Companies like Apple have done a great deal to foment the illusion that they are not there for profits alone, but to “innovate and further the boundaries of human creativity.” But they had an explanation problem when reports from the Foxconn factory in China, which is one of Apple’s main suppliers, reached the public. In May of this year, three workers from the factory committed suicide. In fact, suicide attempts are so common there, due to the monotonous conditions and merciless pressure from management, that the factory has huge nets spread out around it in order to catch workers attempting to end their lives by jumping off the buildings.
What will work be like under socialism?
The specifics of what life will be like under socialism will of course depend on the technology and resources available once the working class comes to political and economic power. The specifics will have to be collectively and democratically decided by the members of the future society itself. Nonetheless, it is possible to extrapolate some of the possibilities, based on how things are done today.
The main point to make is that work under socialism—while on the surface looking more or less like much of the work currently performed under capitalism—will be qualitative different. The means of production will be publicly owned and rationally planned under democratic workers’ control. What does this mean? It means that all workplaces and all products of society will be collectively and democratically produced, distributed, and exchanged, on the basis of collective needs and wants, not private profits.
It means that instead of producing food, pharmaceuticals, cars, clothes, and more for the purpose of making a profit while competing against other companies, the workers of these now stated-owned companies will have a direct say as to what and how things are produced, with high wages and exceptional conditions and benefits, in cooperation with society generally.
##########
**Directions:** Duplicate the portion of the passage on work under socialism that opens with the words containing "Companies like Apple" and closes with "off the buildings.". Rely only on the passage on work under socialism.
##########
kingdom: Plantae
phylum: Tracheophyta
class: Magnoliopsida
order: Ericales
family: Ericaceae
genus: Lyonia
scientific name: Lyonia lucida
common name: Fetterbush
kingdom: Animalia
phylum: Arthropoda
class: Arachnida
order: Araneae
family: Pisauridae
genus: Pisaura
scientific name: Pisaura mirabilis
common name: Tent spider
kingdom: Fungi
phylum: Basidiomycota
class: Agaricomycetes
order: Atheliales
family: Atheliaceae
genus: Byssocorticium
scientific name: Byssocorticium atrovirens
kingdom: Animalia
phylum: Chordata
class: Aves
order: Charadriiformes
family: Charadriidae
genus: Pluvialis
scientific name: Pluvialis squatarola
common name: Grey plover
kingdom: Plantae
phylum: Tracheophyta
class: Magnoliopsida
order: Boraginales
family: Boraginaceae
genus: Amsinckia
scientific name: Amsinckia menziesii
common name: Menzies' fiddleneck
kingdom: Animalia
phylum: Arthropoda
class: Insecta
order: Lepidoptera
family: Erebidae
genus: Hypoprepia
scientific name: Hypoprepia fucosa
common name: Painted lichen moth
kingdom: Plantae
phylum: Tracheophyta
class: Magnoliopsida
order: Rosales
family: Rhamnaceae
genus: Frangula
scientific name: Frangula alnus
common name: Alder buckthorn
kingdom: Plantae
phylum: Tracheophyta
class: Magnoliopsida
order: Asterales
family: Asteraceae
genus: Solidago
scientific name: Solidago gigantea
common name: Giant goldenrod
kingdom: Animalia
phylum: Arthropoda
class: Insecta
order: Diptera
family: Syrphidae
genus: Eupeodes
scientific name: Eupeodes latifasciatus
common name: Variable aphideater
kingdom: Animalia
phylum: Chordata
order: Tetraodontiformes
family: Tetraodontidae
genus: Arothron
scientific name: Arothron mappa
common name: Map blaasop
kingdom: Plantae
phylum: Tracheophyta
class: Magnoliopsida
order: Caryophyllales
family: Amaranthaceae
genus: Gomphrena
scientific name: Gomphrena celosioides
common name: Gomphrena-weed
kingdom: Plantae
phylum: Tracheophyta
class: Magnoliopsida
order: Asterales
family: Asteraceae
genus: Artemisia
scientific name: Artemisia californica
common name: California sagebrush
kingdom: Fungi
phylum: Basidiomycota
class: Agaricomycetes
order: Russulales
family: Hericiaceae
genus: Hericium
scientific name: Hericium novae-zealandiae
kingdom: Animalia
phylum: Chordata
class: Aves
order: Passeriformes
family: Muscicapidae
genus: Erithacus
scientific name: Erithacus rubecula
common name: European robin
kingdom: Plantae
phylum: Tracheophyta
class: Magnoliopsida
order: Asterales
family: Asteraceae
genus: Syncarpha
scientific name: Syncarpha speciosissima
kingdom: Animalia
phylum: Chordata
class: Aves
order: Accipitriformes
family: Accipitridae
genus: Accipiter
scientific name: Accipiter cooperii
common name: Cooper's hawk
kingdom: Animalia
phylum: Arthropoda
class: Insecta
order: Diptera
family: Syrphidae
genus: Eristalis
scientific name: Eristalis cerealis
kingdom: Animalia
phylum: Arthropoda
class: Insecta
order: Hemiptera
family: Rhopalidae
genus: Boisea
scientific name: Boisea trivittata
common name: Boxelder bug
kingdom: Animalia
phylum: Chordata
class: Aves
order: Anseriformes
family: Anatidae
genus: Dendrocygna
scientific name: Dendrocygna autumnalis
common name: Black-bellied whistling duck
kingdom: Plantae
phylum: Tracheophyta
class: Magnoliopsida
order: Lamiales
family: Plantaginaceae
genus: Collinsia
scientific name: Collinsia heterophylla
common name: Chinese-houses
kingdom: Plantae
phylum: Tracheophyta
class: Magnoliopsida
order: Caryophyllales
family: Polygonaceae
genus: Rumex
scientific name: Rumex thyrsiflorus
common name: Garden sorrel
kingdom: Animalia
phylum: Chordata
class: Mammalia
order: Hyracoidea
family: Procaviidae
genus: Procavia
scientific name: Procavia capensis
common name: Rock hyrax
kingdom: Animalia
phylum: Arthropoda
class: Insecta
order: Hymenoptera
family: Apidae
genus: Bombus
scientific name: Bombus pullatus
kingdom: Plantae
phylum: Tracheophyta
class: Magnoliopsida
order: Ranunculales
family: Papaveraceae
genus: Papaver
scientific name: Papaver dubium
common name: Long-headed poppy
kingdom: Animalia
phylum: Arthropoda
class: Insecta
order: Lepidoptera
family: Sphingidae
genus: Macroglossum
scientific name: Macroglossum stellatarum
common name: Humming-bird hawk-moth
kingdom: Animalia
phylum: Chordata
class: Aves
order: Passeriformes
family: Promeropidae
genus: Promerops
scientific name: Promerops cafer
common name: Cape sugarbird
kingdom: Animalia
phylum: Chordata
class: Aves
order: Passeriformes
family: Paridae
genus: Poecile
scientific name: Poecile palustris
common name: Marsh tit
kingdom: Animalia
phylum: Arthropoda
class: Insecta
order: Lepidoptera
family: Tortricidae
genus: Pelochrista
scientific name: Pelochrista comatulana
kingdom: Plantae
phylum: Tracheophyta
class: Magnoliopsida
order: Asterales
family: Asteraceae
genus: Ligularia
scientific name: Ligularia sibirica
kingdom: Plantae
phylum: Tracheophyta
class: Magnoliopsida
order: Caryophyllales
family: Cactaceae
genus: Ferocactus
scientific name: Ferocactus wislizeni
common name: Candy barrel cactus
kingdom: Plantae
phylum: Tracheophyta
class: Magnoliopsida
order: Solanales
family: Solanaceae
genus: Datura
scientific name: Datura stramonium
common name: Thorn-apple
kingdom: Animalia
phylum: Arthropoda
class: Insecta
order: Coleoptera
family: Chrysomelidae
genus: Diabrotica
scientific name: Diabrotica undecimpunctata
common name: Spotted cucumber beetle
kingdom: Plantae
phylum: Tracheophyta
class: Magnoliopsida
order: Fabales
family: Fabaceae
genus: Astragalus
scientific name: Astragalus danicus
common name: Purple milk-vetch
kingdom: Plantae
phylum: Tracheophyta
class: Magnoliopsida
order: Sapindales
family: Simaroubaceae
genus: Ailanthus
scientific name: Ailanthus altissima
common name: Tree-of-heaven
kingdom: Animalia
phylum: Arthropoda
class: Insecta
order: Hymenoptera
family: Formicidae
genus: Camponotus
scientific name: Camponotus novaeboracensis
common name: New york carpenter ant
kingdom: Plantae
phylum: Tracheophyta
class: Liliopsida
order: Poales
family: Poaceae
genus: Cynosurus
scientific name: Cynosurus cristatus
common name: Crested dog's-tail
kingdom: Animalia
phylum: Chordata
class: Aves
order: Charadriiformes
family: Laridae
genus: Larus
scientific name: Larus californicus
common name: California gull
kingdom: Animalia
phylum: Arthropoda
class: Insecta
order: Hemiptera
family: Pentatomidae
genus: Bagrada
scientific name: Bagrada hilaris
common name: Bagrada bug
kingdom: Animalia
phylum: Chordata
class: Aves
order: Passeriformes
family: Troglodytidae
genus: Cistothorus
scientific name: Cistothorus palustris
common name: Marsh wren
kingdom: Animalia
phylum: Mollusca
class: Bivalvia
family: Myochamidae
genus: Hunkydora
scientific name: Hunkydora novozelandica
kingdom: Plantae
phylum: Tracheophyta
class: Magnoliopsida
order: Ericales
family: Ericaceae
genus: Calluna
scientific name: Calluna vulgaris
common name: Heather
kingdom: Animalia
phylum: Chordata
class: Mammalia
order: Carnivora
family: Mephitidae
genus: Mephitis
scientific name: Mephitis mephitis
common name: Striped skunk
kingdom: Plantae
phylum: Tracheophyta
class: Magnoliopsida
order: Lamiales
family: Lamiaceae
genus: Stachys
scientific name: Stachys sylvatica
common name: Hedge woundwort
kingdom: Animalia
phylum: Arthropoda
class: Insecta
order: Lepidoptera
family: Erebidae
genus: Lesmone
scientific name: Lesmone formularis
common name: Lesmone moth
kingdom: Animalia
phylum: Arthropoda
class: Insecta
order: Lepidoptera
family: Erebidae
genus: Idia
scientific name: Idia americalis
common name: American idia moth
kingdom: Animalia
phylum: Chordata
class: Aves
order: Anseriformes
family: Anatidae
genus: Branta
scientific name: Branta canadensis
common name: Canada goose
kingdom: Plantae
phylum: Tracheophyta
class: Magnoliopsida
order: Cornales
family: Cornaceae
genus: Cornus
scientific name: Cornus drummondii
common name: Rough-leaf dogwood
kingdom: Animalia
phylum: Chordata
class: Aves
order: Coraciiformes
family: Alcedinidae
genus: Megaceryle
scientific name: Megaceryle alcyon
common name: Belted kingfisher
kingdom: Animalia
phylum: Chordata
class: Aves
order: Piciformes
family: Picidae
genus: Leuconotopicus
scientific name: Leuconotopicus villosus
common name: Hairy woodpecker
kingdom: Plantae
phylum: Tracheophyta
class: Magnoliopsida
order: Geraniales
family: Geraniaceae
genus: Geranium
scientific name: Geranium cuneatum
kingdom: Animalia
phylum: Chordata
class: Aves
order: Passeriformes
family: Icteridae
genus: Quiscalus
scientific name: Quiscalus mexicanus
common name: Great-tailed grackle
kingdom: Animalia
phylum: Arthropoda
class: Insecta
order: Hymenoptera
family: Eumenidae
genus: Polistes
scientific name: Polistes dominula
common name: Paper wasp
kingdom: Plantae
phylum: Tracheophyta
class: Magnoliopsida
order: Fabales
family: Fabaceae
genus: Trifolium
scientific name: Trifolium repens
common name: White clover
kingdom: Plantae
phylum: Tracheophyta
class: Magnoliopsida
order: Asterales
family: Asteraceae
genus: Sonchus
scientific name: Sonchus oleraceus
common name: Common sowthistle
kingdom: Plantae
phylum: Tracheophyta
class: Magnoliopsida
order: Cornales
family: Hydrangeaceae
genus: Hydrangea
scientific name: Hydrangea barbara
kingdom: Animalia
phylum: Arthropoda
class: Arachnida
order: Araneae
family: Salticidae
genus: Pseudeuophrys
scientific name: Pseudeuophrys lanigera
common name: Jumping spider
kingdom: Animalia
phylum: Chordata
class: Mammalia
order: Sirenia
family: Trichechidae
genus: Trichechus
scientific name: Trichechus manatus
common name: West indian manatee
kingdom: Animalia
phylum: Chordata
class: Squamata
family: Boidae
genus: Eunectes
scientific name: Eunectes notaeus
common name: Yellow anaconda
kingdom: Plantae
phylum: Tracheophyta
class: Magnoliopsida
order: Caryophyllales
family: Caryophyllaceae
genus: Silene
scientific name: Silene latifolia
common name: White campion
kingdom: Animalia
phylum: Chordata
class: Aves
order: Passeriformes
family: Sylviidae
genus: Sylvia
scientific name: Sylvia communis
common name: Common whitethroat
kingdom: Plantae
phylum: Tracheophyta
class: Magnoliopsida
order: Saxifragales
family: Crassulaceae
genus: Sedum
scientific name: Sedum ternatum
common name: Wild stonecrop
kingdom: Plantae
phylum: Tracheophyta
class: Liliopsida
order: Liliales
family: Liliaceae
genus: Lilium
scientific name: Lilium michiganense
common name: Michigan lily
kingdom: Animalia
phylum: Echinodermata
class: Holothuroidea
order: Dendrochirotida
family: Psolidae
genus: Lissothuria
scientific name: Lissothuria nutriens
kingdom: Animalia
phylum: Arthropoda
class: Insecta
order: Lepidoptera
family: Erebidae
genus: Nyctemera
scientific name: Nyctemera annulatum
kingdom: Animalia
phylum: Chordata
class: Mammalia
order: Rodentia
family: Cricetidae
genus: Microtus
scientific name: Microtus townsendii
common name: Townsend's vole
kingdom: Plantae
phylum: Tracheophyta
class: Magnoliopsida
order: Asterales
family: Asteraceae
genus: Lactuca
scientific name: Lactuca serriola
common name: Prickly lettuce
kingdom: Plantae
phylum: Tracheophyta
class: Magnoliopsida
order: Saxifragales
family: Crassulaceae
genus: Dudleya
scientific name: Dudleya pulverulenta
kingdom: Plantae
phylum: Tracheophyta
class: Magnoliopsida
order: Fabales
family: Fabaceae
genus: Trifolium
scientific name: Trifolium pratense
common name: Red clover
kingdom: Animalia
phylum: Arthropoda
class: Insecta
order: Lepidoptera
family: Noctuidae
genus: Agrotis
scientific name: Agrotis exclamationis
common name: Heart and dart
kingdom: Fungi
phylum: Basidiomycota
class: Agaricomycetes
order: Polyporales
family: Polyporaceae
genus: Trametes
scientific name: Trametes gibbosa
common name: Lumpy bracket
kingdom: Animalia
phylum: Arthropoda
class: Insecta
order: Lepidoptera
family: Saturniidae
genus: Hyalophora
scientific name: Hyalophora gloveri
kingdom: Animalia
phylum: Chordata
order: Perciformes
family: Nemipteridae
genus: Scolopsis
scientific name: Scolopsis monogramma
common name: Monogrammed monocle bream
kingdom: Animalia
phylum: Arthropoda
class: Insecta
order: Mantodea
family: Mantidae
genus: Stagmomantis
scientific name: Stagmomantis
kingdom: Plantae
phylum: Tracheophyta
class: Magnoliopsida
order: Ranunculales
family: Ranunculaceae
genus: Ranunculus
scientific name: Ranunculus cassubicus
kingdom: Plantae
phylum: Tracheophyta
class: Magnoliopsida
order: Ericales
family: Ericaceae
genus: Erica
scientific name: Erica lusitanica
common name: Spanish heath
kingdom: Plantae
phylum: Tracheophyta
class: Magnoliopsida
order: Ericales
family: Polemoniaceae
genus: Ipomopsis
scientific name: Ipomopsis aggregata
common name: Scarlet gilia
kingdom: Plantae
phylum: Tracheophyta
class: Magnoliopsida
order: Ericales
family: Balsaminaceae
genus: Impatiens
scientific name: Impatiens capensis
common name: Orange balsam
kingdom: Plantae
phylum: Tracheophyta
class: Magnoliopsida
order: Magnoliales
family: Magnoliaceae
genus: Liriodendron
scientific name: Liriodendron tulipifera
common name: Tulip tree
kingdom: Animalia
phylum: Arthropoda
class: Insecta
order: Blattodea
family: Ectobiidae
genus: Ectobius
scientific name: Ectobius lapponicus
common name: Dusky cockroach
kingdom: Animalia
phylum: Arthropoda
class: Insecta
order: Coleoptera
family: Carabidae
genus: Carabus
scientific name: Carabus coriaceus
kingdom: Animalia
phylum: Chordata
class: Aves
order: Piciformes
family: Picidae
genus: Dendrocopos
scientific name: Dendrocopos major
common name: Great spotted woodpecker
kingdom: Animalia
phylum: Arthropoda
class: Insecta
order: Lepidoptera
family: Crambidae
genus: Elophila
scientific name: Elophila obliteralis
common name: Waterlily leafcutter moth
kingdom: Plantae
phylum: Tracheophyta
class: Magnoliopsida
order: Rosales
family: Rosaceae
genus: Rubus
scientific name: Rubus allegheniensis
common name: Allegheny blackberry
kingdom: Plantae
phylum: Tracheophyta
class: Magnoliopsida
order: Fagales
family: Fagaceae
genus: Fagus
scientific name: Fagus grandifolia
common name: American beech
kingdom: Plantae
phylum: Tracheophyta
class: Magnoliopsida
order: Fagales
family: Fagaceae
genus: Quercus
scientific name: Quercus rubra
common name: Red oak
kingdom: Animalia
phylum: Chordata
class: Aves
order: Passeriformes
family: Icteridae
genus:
##########
**Answer section:**
Companies like Apple have done a great deal to foment the illusion that they are not there for profits alone, but to “innovate and further the boundaries of human creativity.” But they had an explanation problem when reports from the Foxconn factory in China, which is one of Apple’s main suppliers, reached the public. In May of this year, three workers from the factory committed suicide. In fact, suicide attempts are so common there, due to the monotonous conditions and merciless pressure from management, that the factory has huge nets spread out around it in order to catch workers attempting to end their lives by jumping off the buildings.